Liu Hulan is a star detective working for the Ministry of Public Security in Beijing. She has come to be known as the Red Princess, garnering a large share of the print media's attention as the focus turned to her scandalous relationship with American David Stark. They still didn't know the juiciest part…that she is pregnant with his child.
Hulan had met David while he was on a business trip to China. His role as Assistant District Attorney became very high profile as he successfully tried and convicted the backbone of the Rising Phoenix Triad. In fact, he is practically a shoe-in for the soon to be vacated post of District Attorney. During the trial he received many death threats and had been under FBI guard. Now that the case is over, he is trying to get Liu Hulan to fulfill her promise and move to the states so they can marry.
As typical of the children of the elite in the early part of the Cultural Revolution, Hulan had been sent at age 14 to The Red Soil Farm in the Shanxi Provinces of China to till the earth. While there she became friends with Ling Suchee. After more than two decades she receives a letter from her friend relating the fact that she found her unwed, pregnant daughter dead…. an apparent suicide by hanging. Her daughter had turned her back on the farm life and had gone to the city to work in Knight Industries, an American toy factory. The local authorities have quickly closed their books on the case and Ling Suchee appeals to Liu Hulan for help.
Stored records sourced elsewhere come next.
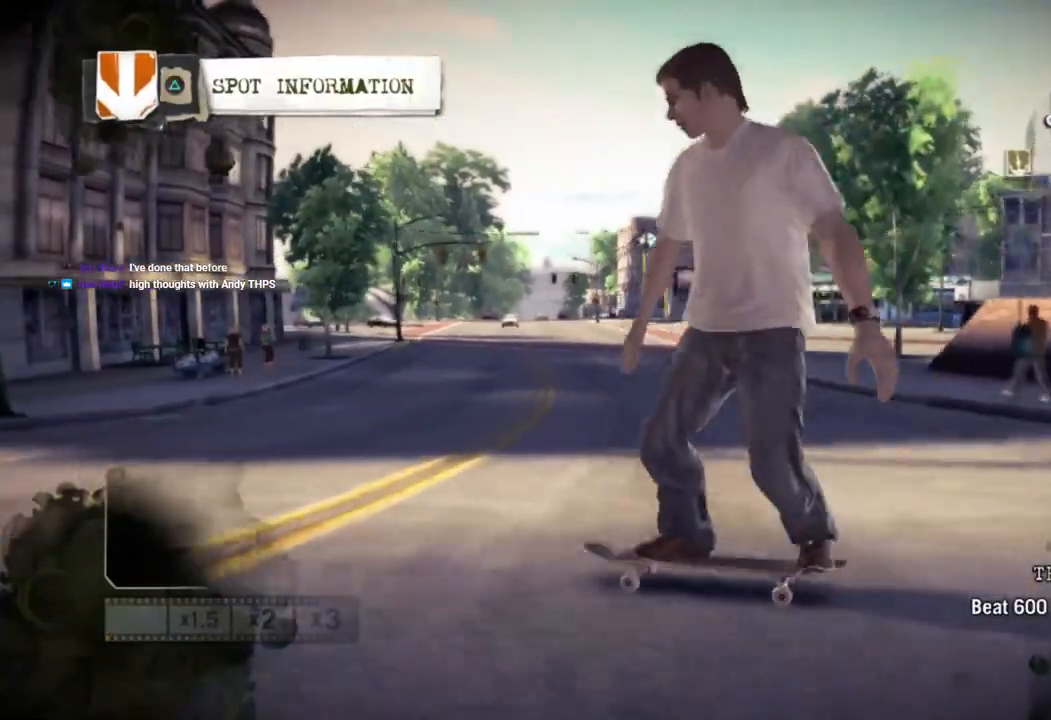
{"buttons": [], "left_stick": "right", "right_stick": "center", "events": []}
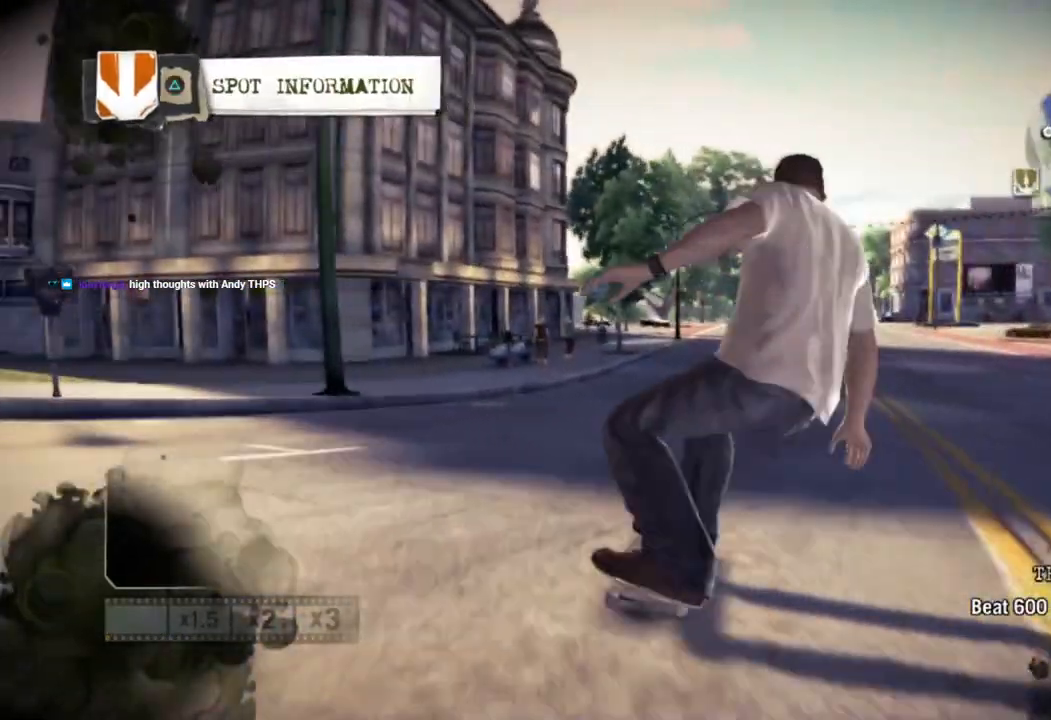
{"buttons": [], "left_stick": "left", "right_stick": "center", "events": [[17, "left_stick", "center"], [350, "left_stick", "left"]]}
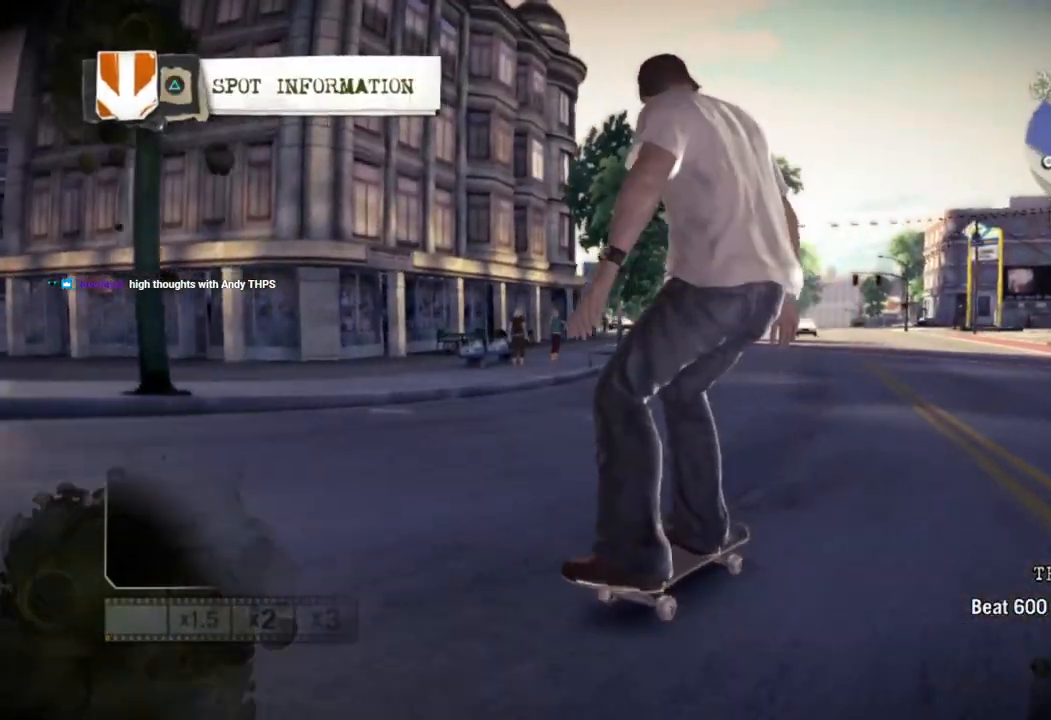
{"buttons": [], "left_stick": "left", "right_stick": "center", "events": []}
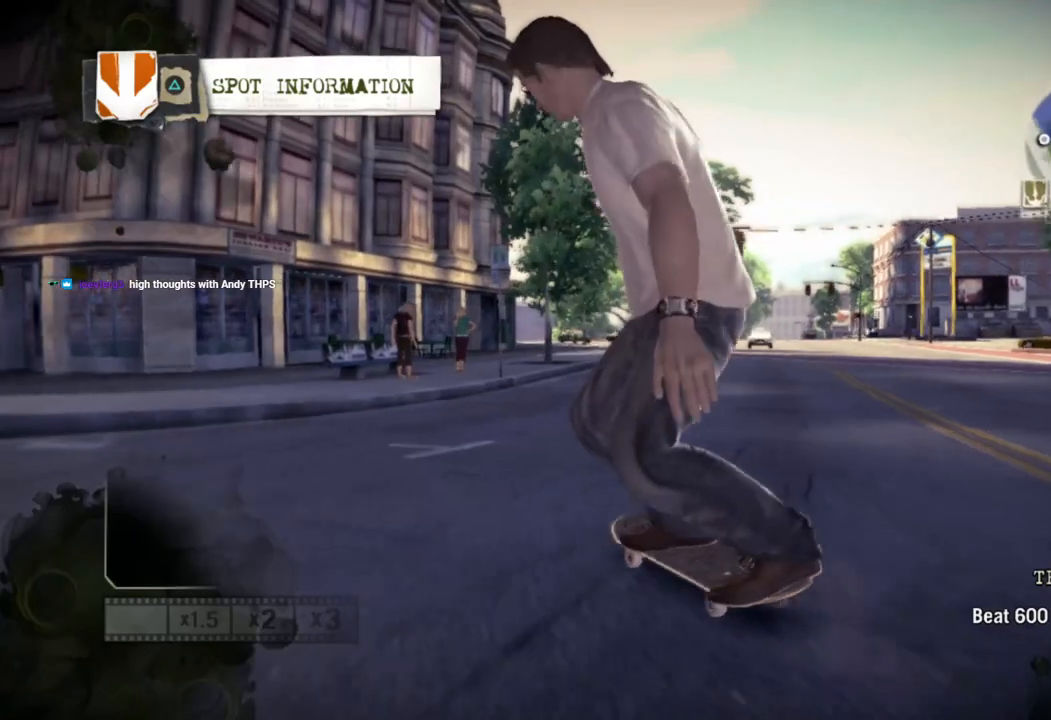
{"buttons": [], "left_stick": "center", "right_stick": "down-left", "events": [[200, "left_stick", "up-left"], [300, "right_stick", "down-left"], [317, "left_stick", "center"]]}
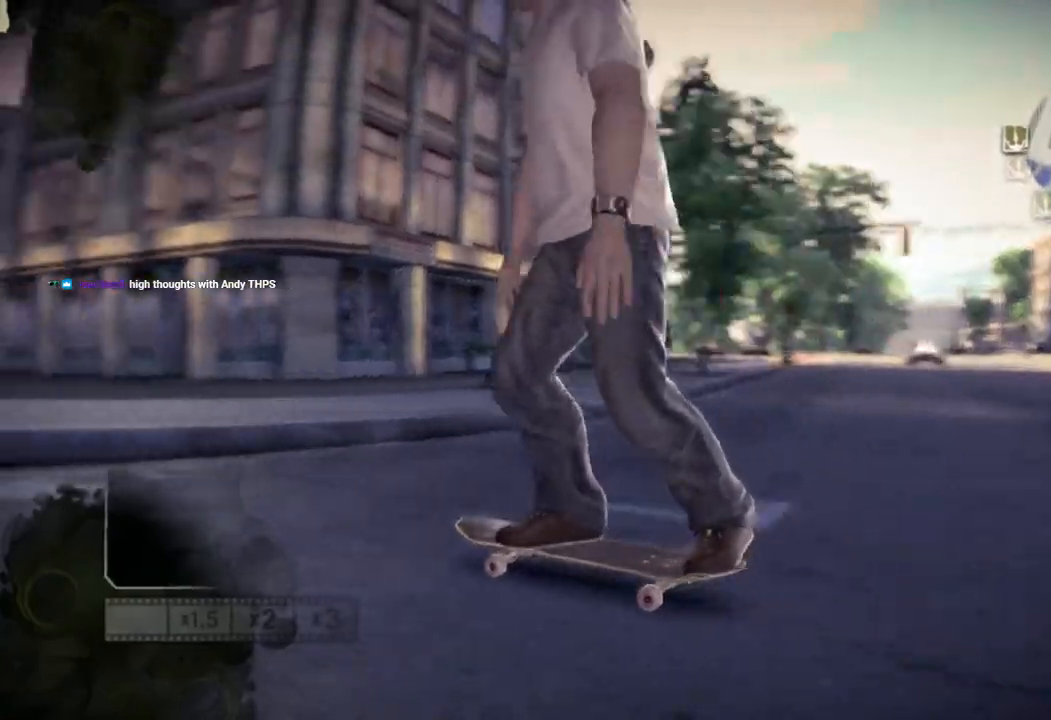
{"buttons": [], "left_stick": "center", "right_stick": "center", "events": [[17, "right_stick", "up"], [200, "right_stick", "center"]]}
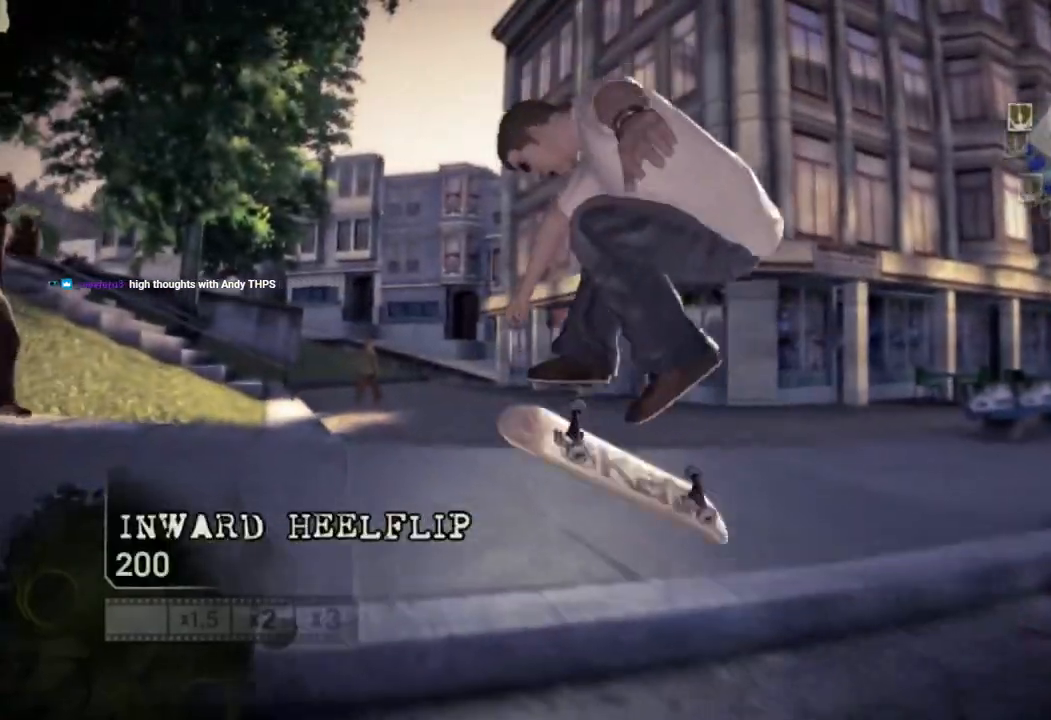
{"buttons": [], "left_stick": "left", "right_stick": "center", "events": [[500, "left_stick", "left"]]}
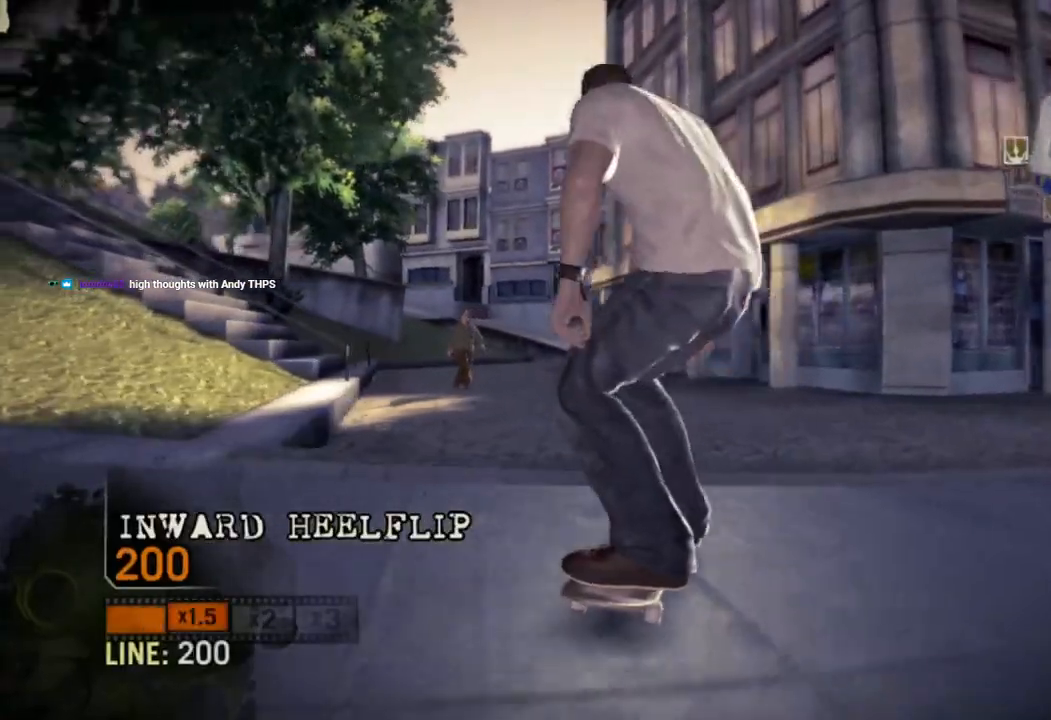
{"buttons": [], "left_stick": "left", "right_stick": "center", "events": [[150, "left_stick", "center"], [433, "left_stick", "left"]]}
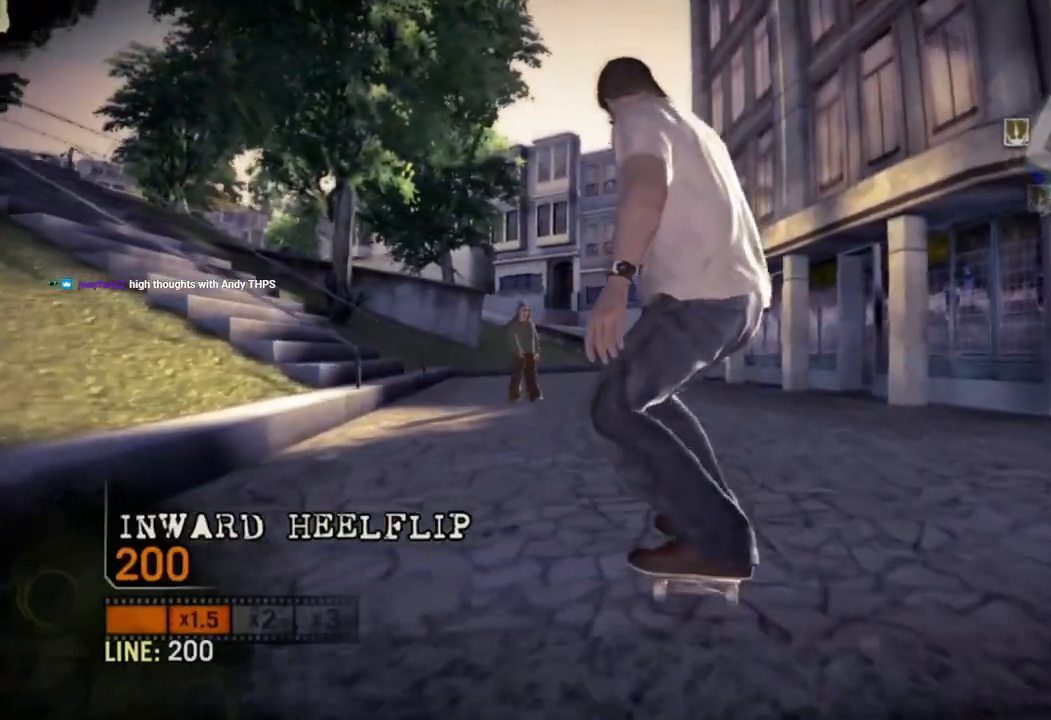
{"buttons": [], "left_stick": "center", "right_stick": "center", "events": [[50, "left_stick", "center"]]}
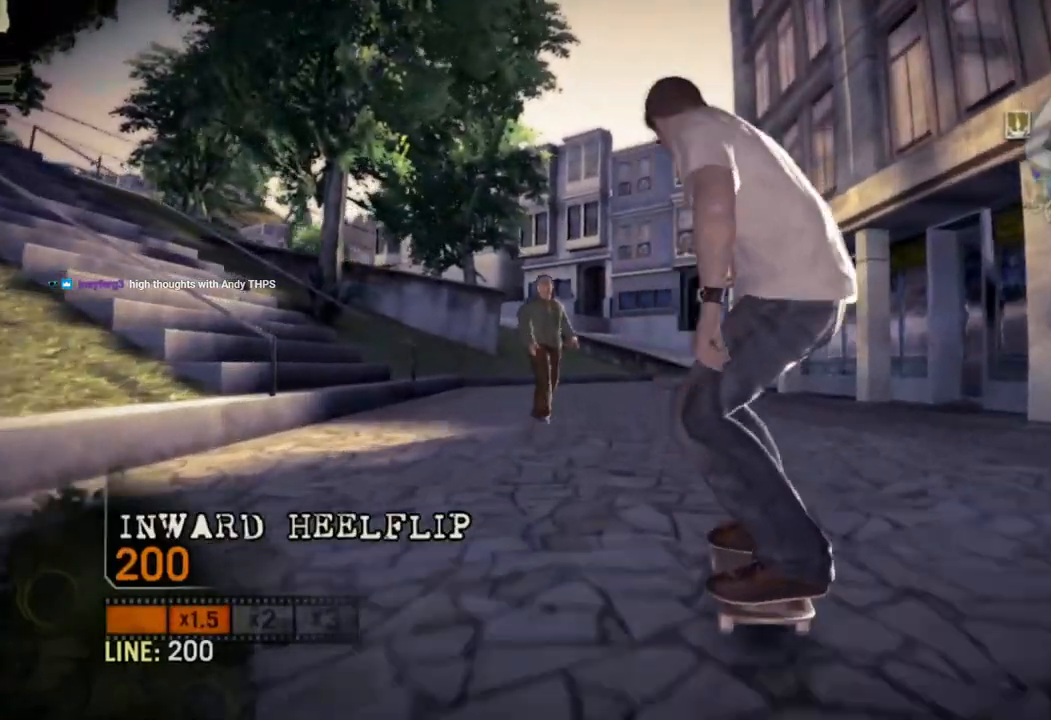
{"buttons": [], "left_stick": "center", "right_stick": "center", "events": []}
Ling Suchee quickly convinces Liu Hulan that there is something very wrong about her daughter's suicide when she shows her some of the "factory papers" that her daughter had hidden. Hulan believes the way to understand the killer is to understand the daughter and starts her search into her life. Meanwhile David has been offered a new job with his old law firm, that of opening a branch office in Beijing. Seeing a chance to be with Hulan,
versus constant surveillance by the FBI, David quickly heads to China.
Lisa See builds her characters and her story layer by layer within the context of life in the rural interior of China, wherein one-sixth of the world's population tills the soil. Geography, history, and present day living conditions in China are spoon fed to the reader as the investigation goes forward.
The suspense is taut, the sexual sparks are high voltage, and the contrasts of different and complex cultures are vividly drawn. Her point of view shifts are remarkably done and the dialogue seems appropriate although constantly changing, as many different types of people are found in this very intricate plot.
The sum of The Interior is so much more than its parts. As the specific details of the mystery and romance fade, I predict that readers will be still be left a greater understanding of modern day life in China.